構想段階では世界一高い建造物を目指していたが、完成時の高さを非公開にして建設していたブルジュ・ドバイが高さ818mで完成した。この高さを超えるように計画は修正されていないため、世界一高い建造物にはならない。

2009年10月16日に計画を修正し、高さ634mを目指すことを発表した。数字には「むさし」武蔵地区などの語呂合わせも考慮したとしている。

デザインは五重の塔を参考にして、心柱(鉄筋コンクリート造の高さ375m直径約8mの円筒で内部は階段)により地震などによる揺れを抑える心柱制震構造となっている。

タワーの水平方向の断面は地面真上では正三角形であるが、高くなるほど丸みをおびた三角形となり地上約320mで円となる。概観は「起り」(むくり)や日本刀の緩やかな「反り」(そり)の曲線を生かした日本の伝統建築の発想を駆使し、反りの美的要素も盛り込まれている。

2009年2月26日にカラーデザインが「スカイツリーホワイト」と決定された。これは日本伝統の「藍白」(あいじろ)をベースにした独自の命名のオリジナルカラーで、青みがかった白である。なおエレベーターシャフトはグレー、展望台はメタリック色、頂部は鮮やかな白である。

総務省は情報通信審議会情報通信政策部会「第42回地上デジタル放送推進に関する検討委員会」(2009年1月16日)において、「関東広域圏の地上デジタル放送の親局が東京タワーから東京スカイツリーに移行することによる視聴者への影響はほとんど無いであろう」との見解を示した。

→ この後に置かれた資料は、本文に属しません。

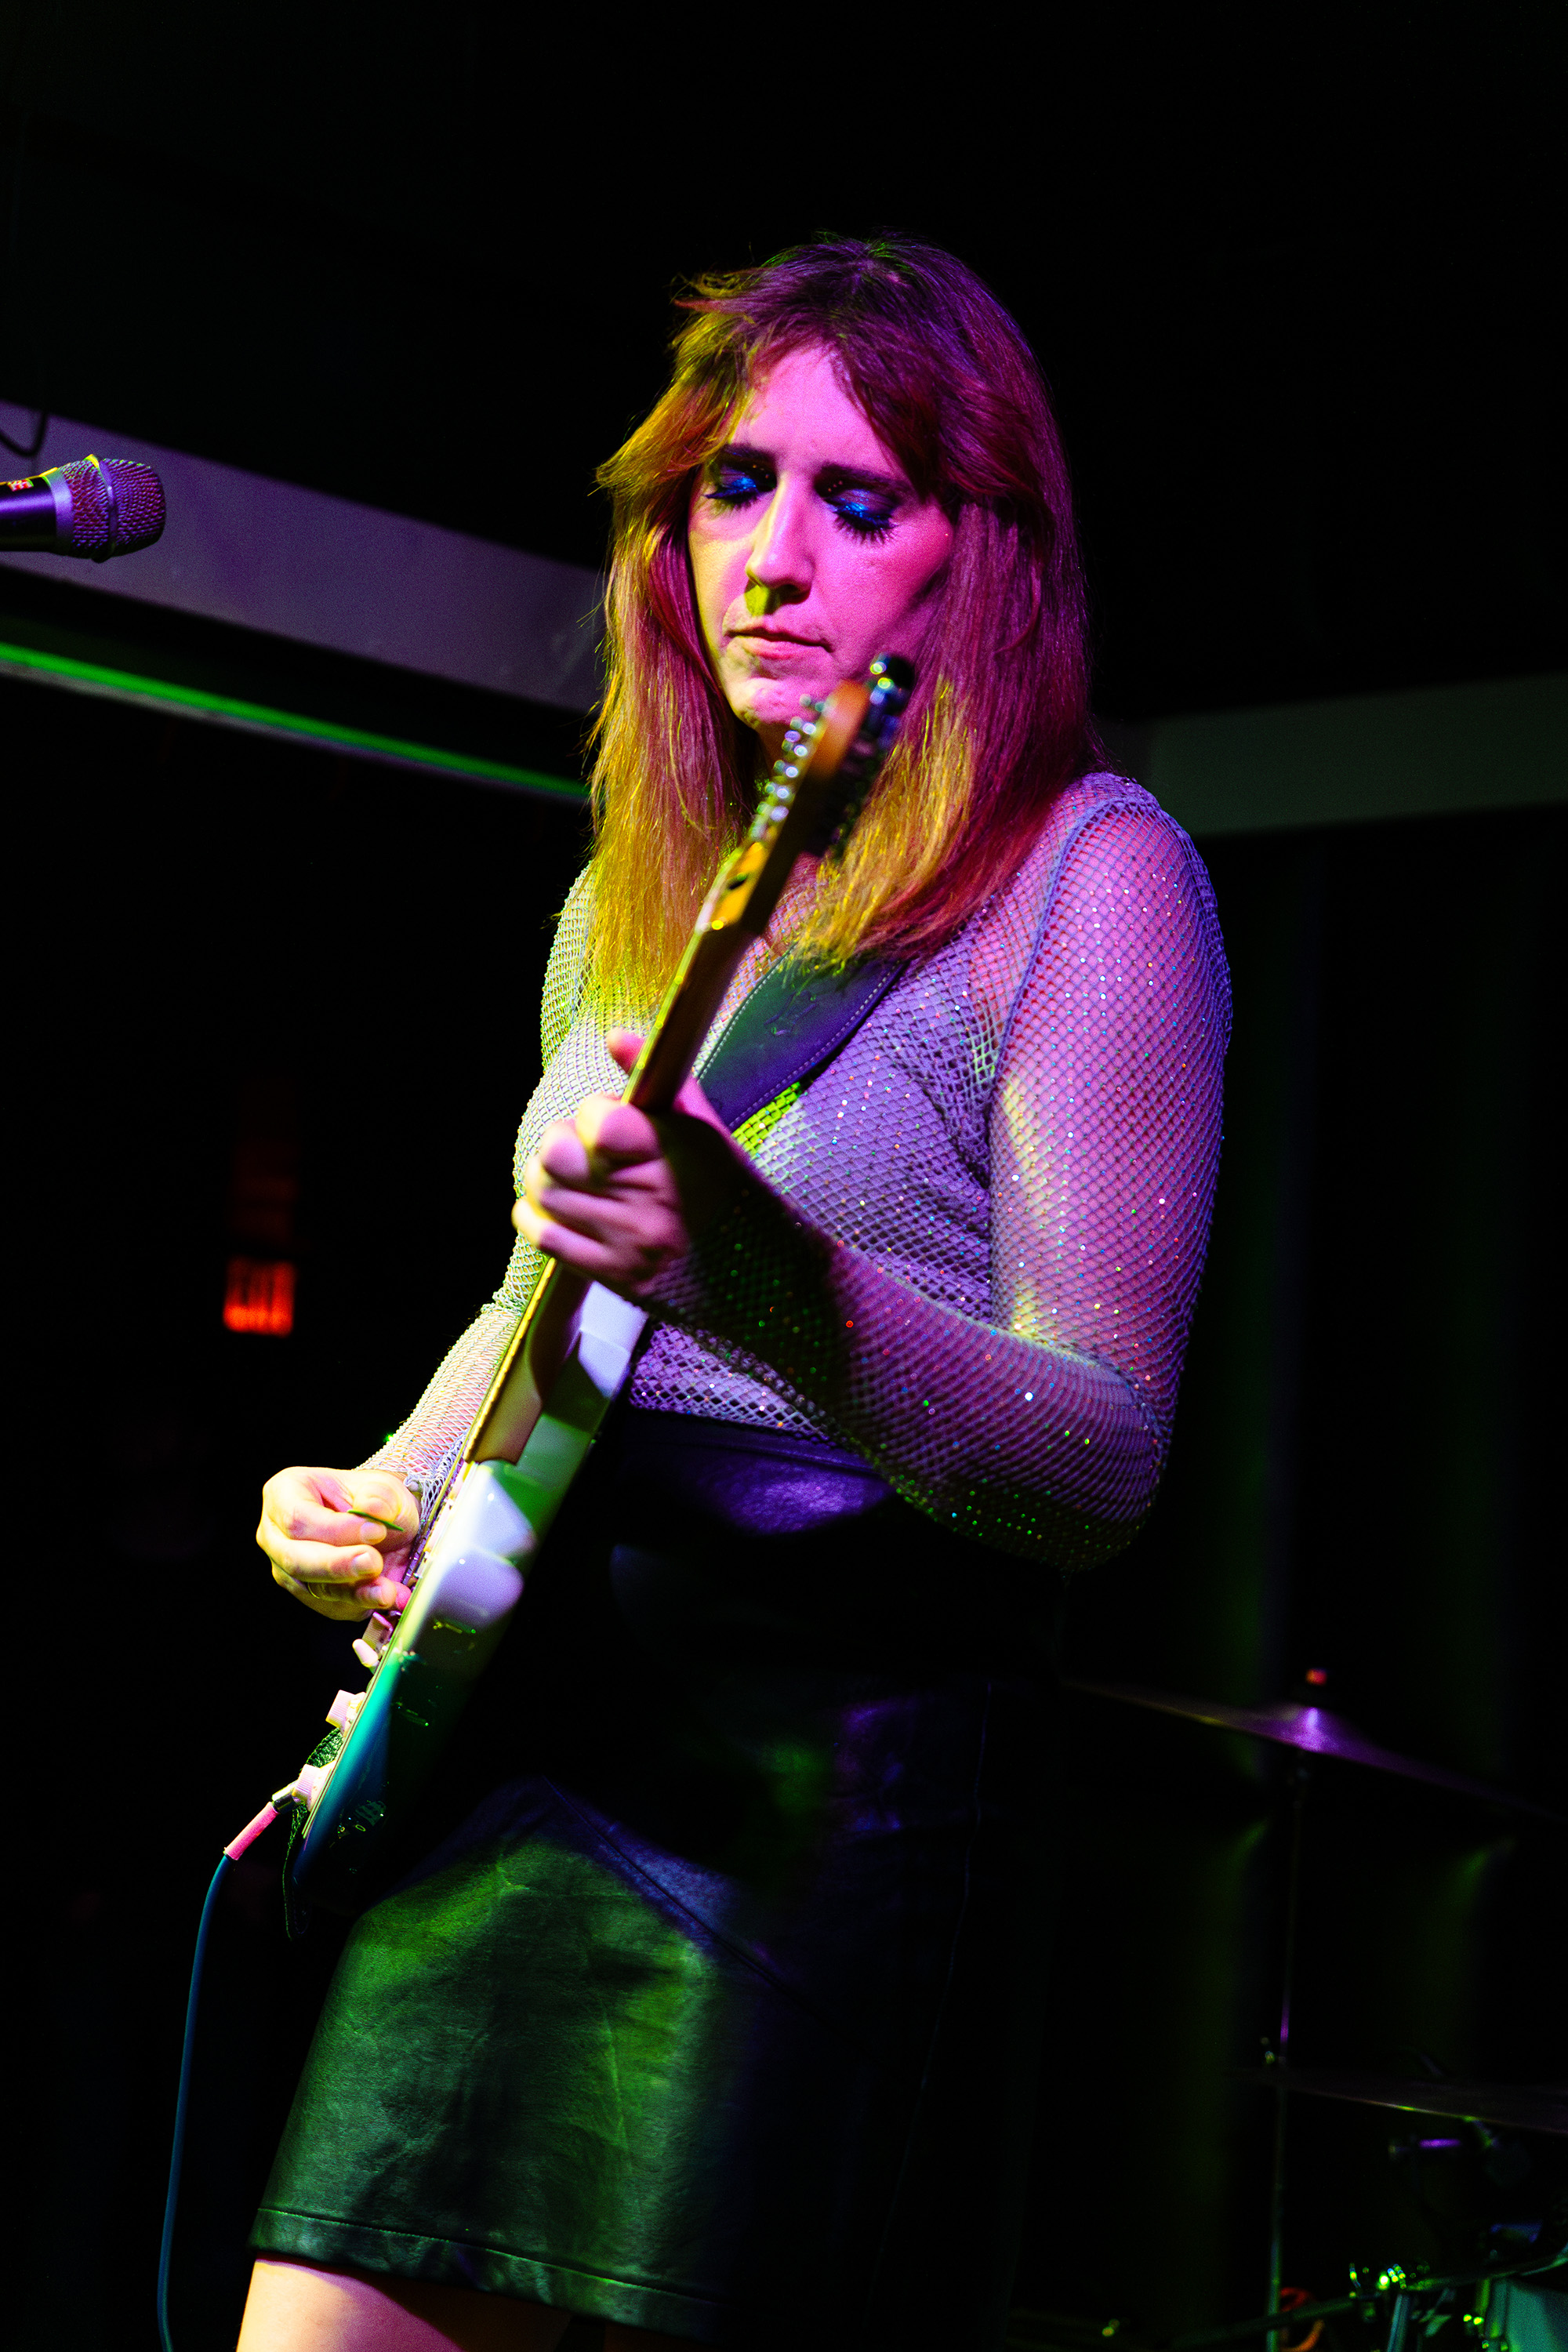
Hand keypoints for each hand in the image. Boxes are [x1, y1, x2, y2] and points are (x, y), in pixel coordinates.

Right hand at [257, 1465, 420, 1619]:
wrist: (384, 1526)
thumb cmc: (373, 1499)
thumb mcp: (384, 1487)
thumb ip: (380, 1497)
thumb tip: (375, 1511)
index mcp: (284, 1492)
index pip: (298, 1518)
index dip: (336, 1529)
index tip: (376, 1531)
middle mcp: (276, 1534)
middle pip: (295, 1559)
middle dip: (338, 1565)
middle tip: (374, 1563)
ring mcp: (286, 1568)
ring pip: (313, 1588)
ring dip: (355, 1592)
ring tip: (388, 1589)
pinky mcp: (307, 1595)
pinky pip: (330, 1606)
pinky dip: (361, 1604)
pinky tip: (386, 1595)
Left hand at [514, 1029, 744, 1293]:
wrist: (765, 1276)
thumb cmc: (734, 1196)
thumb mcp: (707, 1133)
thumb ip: (662, 1084)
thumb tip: (616, 1037)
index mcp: (673, 1158)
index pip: (599, 1122)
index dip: (594, 1113)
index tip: (610, 1121)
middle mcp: (647, 1202)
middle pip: (557, 1155)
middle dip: (562, 1143)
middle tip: (583, 1150)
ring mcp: (627, 1243)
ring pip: (544, 1193)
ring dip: (546, 1178)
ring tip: (571, 1178)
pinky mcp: (612, 1276)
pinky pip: (544, 1237)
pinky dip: (537, 1216)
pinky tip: (559, 1207)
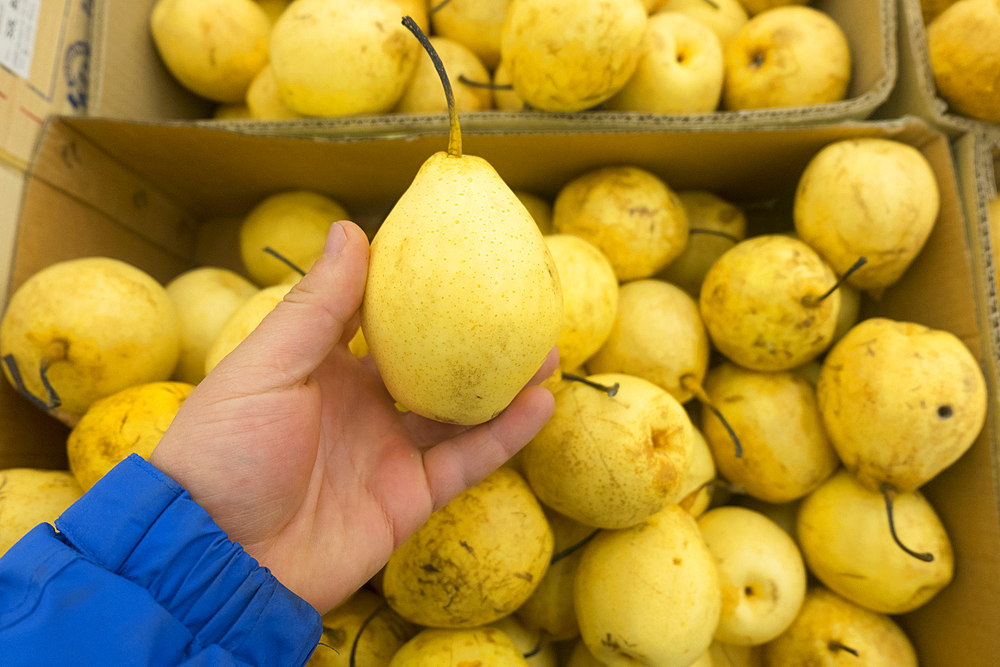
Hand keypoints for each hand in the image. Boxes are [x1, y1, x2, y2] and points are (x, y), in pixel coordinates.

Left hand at [150, 221, 556, 613]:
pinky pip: (468, 461)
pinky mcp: (409, 498)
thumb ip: (316, 307)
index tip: (452, 249)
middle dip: (469, 336)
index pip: (373, 315)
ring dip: (501, 383)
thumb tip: (351, 230)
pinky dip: (506, 434)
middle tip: (514, 301)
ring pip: (458, 411)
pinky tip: (541, 403)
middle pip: (428, 362)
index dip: (410, 284)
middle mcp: (360, 405)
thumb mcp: (267, 367)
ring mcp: (388, 452)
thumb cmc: (226, 452)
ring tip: (545, 347)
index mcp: (321, 367)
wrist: (219, 559)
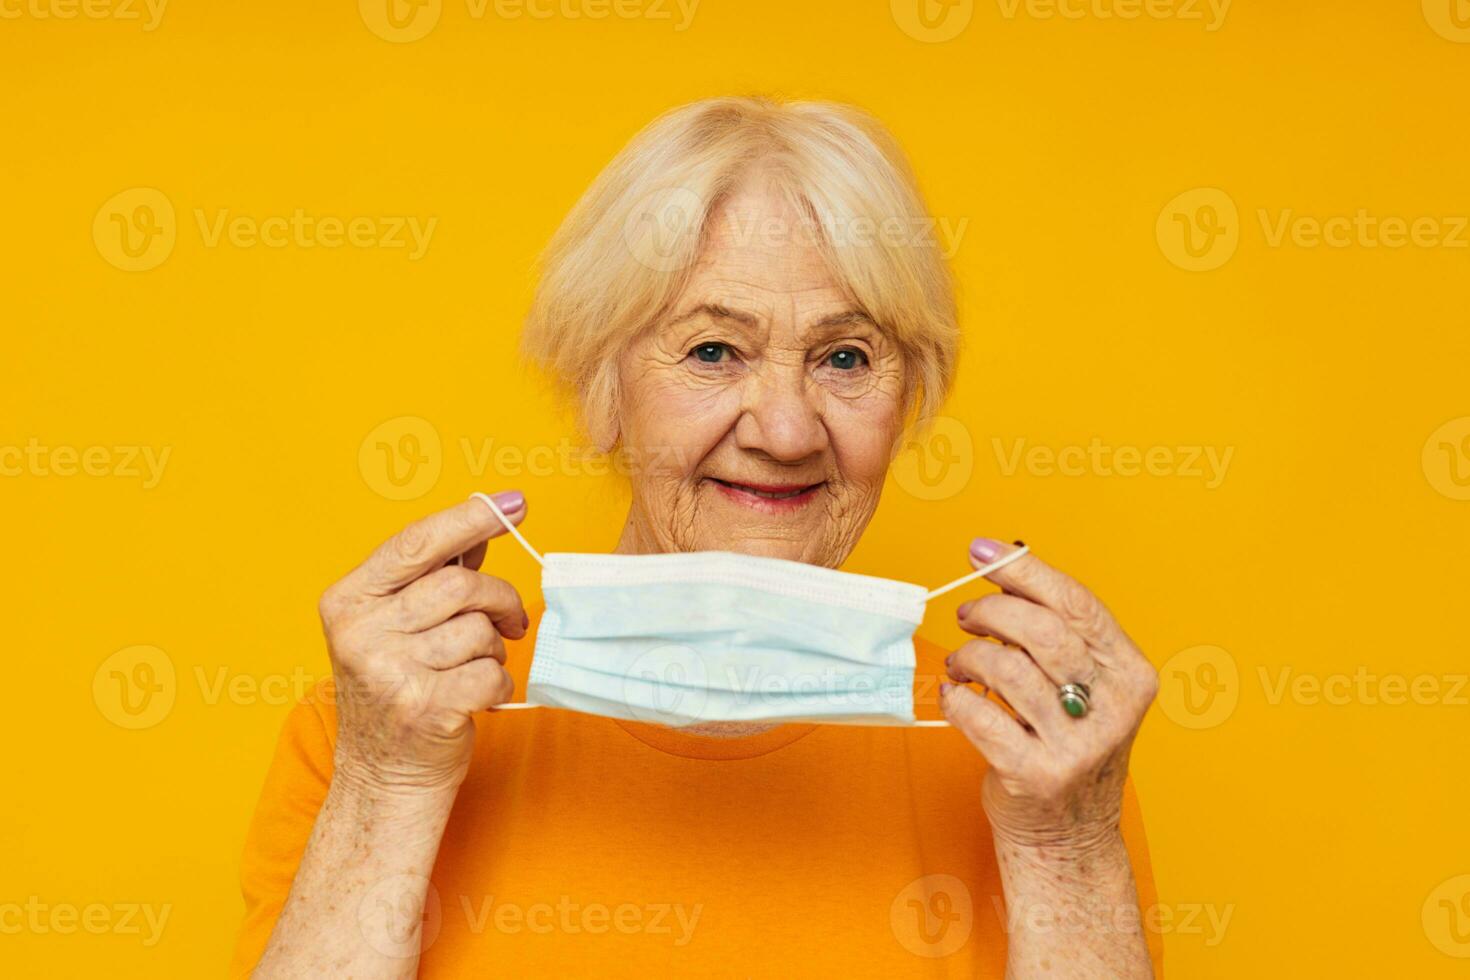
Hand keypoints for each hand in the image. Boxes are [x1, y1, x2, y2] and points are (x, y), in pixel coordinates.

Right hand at [316, 491, 529, 796]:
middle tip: (510, 621)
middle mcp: (360, 634)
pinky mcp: (425, 710)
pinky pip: (491, 673)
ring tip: (479, 664)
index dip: (471, 518)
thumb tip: (482, 526)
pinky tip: (481, 695)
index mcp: (347, 601)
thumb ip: (431, 577)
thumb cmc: (397, 693)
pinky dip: (499, 682)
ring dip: (495, 647)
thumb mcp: (395, 628)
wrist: (383, 779)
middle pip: (459, 585)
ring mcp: (389, 673)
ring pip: (478, 629)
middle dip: (498, 599)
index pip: (416, 542)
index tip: (514, 503)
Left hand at [941, 539, 1158, 851]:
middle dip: (991, 613)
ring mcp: (1078, 746)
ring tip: (961, 663)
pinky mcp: (1038, 775)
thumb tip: (999, 562)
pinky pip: (982, 717)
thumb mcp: (1084, 687)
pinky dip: (958, 698)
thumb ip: (1056, 634)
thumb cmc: (1066, 744)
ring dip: (970, 656)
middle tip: (967, 617)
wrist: (1068, 836)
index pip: (1077, 603)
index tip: (980, 552)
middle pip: (1042, 631)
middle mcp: (1113, 709)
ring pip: (1008, 670)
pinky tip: (956, 696)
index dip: (1023, 571)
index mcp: (1130, 674)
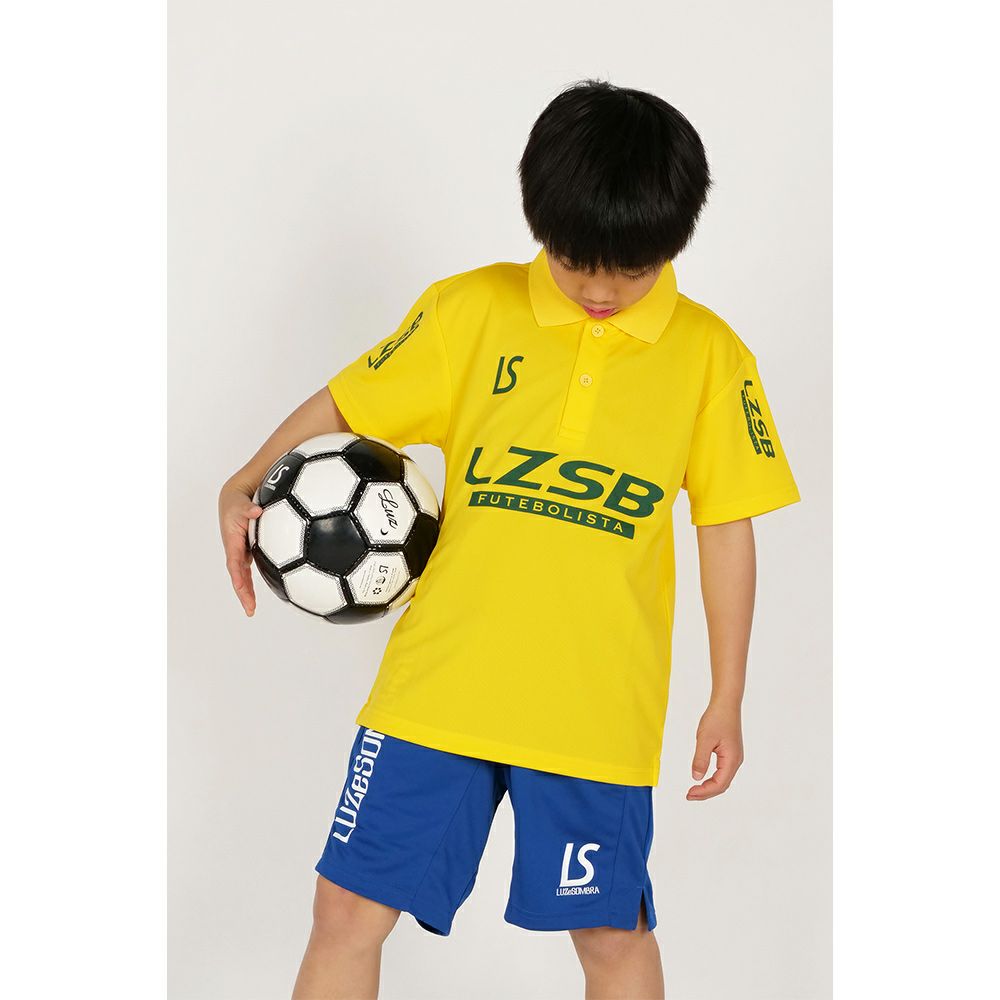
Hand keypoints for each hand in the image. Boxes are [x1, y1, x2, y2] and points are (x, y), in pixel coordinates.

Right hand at [218, 482, 262, 616]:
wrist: (233, 501)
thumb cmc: (236, 503)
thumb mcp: (240, 504)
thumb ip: (247, 508)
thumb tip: (257, 510)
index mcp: (232, 542)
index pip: (234, 563)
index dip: (237, 577)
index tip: (241, 588)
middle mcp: (236, 551)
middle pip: (238, 576)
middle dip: (242, 593)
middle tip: (249, 609)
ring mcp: (242, 553)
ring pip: (244, 576)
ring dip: (247, 592)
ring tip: (251, 609)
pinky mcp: (249, 552)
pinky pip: (252, 569)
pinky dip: (256, 580)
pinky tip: (271, 589)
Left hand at [686, 701, 743, 800]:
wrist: (726, 703)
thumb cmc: (716, 718)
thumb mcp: (704, 739)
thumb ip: (700, 759)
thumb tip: (696, 778)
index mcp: (732, 760)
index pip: (719, 784)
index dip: (704, 792)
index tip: (689, 793)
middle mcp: (735, 761)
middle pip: (722, 785)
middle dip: (706, 792)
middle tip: (689, 795)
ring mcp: (734, 757)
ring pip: (722, 779)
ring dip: (709, 787)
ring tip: (694, 790)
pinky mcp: (730, 753)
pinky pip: (722, 771)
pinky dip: (712, 779)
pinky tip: (702, 778)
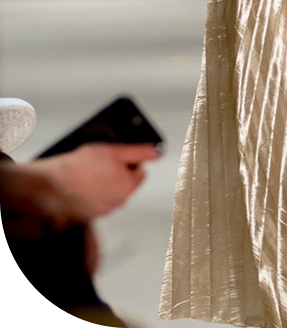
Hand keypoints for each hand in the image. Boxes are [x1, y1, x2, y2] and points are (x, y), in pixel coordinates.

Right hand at [32, 142, 160, 221]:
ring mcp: (104, 210)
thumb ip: (139, 151)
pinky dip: (93, 191)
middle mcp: (119, 202)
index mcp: (129, 186)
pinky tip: (83, 183)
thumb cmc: (81, 167)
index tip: (116, 156)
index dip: (129, 160)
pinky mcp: (89, 214)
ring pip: (111, 190)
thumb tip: (157, 151)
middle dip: (117, 171)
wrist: (52, 184)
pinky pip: (97, 199)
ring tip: (90, 172)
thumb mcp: (115, 150)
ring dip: (105, 181)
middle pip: (126, 181)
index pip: (140, 170)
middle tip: (101, 162)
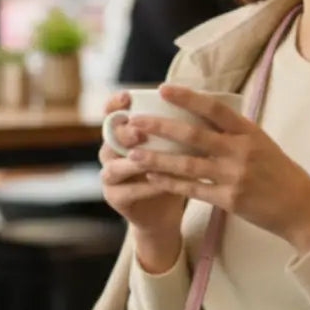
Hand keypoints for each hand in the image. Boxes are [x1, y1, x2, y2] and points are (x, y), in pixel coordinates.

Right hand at [99, 92, 184, 269]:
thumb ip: (176, 127)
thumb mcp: (174, 145)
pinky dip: (146, 187)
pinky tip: (162, 183)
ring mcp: (110, 176)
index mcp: (122, 134)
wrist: (163, 212)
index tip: (128, 97)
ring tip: (148, 159)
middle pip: (109, 139)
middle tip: (139, 133)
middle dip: (123, 134)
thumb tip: (200, 98)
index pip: (112, 114)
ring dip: (132, 163)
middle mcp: (110, 152)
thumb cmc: (172, 170)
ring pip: (114, 167)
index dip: (115, 104)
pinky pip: (128, 191)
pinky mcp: (115, 198)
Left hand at [126, 85, 309, 257]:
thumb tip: (203, 113)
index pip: (214, 108)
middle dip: (161, 126)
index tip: (164, 89)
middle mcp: (241, 151)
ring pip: (188, 164)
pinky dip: (171, 183)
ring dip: (157, 158)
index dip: (187, 97)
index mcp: (249, 132)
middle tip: (135, 121)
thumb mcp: (262, 143)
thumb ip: (234, 131)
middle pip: (193, 135)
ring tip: (133, 153)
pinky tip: (152, 177)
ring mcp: (235, 176)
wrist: (300, 208)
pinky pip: (193, 190)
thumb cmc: (279, 172)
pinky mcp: (230, 200)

東京23区内は電波の強度が強く、アンテナが東京スカイツリーに向いていなくても地上デジタル放送の番組を視聴できる可能性が高く、また東京タワーや東京スカイツリーから離れている地域については位置関係が相対的に変わらないため、視聴者に与える影響はほぼ無いであろうとの見方が示された。

NHKは2009年度から3か年の経営計画において、完全デジタル化後に北関東を総合テレビの広域圏エリアから切り離す構想を明らかにしている。このため、送信アンテナの設計にあたっては他局とのエリア調整をどのように行うかが課題として浮上した。

TOKYO MXは親局を東京スカイツリーに移すことで都内全域に放送を届けられるようになるが、その一方で大幅なスピルオーバーが発生するとして近隣県の独立放送局から反発を受けている。